Cystinosis, which Natalie was born with 22 years ago, attacks the kidneys, eyes, muscles, liver and brain and can be fatal if not treated during early childhood. The disease affects a child's growth, and most patients will need a kidney transplant. Up until the FDA's approval of Procysbi, most cystinosis patients have been treating the disease with Cystagon, a medication that has to be taken every 6 hours and has a variety of side effects.

"With Cystagon, children and parents don't get much sleep because they have to wake up their child to take it at night. The schedule is so rigorous that many people don't comply with taking it when they should," Nancy Stack explained. "It also causes nausea, diarrhea, vomiting and it smells like rotten eggs."

Procysbi is a sigh or relief to many parents like the Stacks because it only has to be taken every 12 hours, and the bad odor is reduced.

But the drug is not without controversy. The New York Times reported that Procysbi will cost an estimated $250,000 a year in contrast to existing similar drugs that cost about $8,000. As is the case with new drugs, it’s priced to recoup the high costs associated with research and development.

However, Procysbi has significant benefits over its predecessor, said Christopher M. Starr, Raptor's co-founder and chief executive. The vast majority ― 80 percent of patients ― skip their scheduled Cystagon pills, he said. Though it will take some time to convince insurers to bear the extra cost, the "subtle advantages" of Procysbi should result in people taking their medicines when they should, Starr told the newspaper.

Raptor's regulatory filings show it has spent $37.4 million on research and development of the cystinosis drug from the company’s inception in 2005 through the end of 2012. Shares in the company on the NASDAQ spiked after the approval and then dropped.
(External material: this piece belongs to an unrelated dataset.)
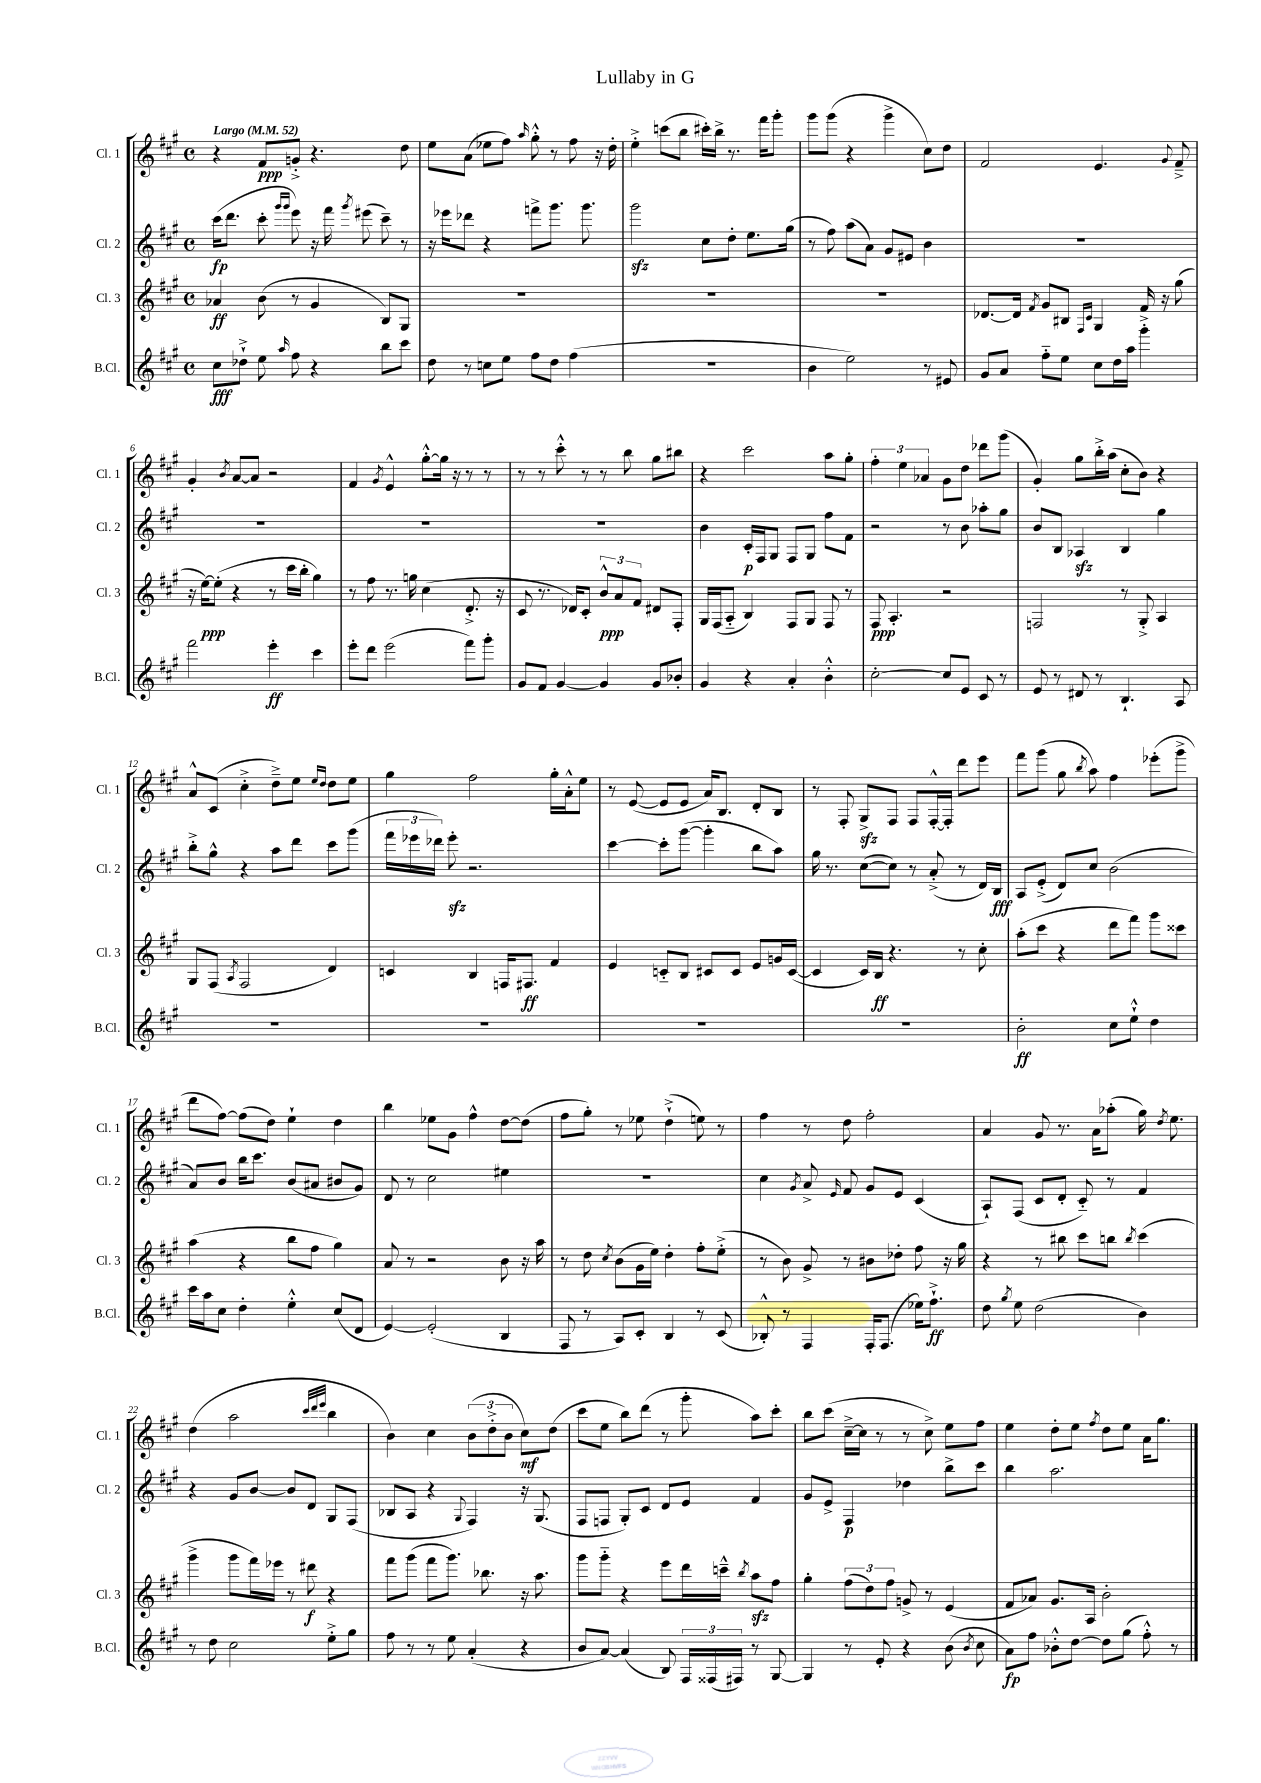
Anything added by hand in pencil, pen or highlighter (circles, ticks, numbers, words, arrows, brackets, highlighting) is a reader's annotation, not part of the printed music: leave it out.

Raptor was founded in 2005 by former executives of BioMarin, which is also develops and manufactures drugs to treat rare diseases. Three members of Raptor's senior management were also former executives and scientists at BioMarin, including Starr, chief scientific officer and co-founder Todd Zankel and CFO Kim Tsuchimoto.

Nancy Stack said she hopes Procysbi won't cost the hefty price tag, but if it does, she said it is essential for the longevity of those battling cystinosis.

"When Natalie was born, they gave us a pamphlet of all the horrible things to expect and said she probably wouldn't live to graduate high school. There was no internet, and we had limited resources," Nancy Stack said. "Through the foundation, we have worked to develop and fund better treatments, and that is what Procysbi is. It is the closest thing to a cure."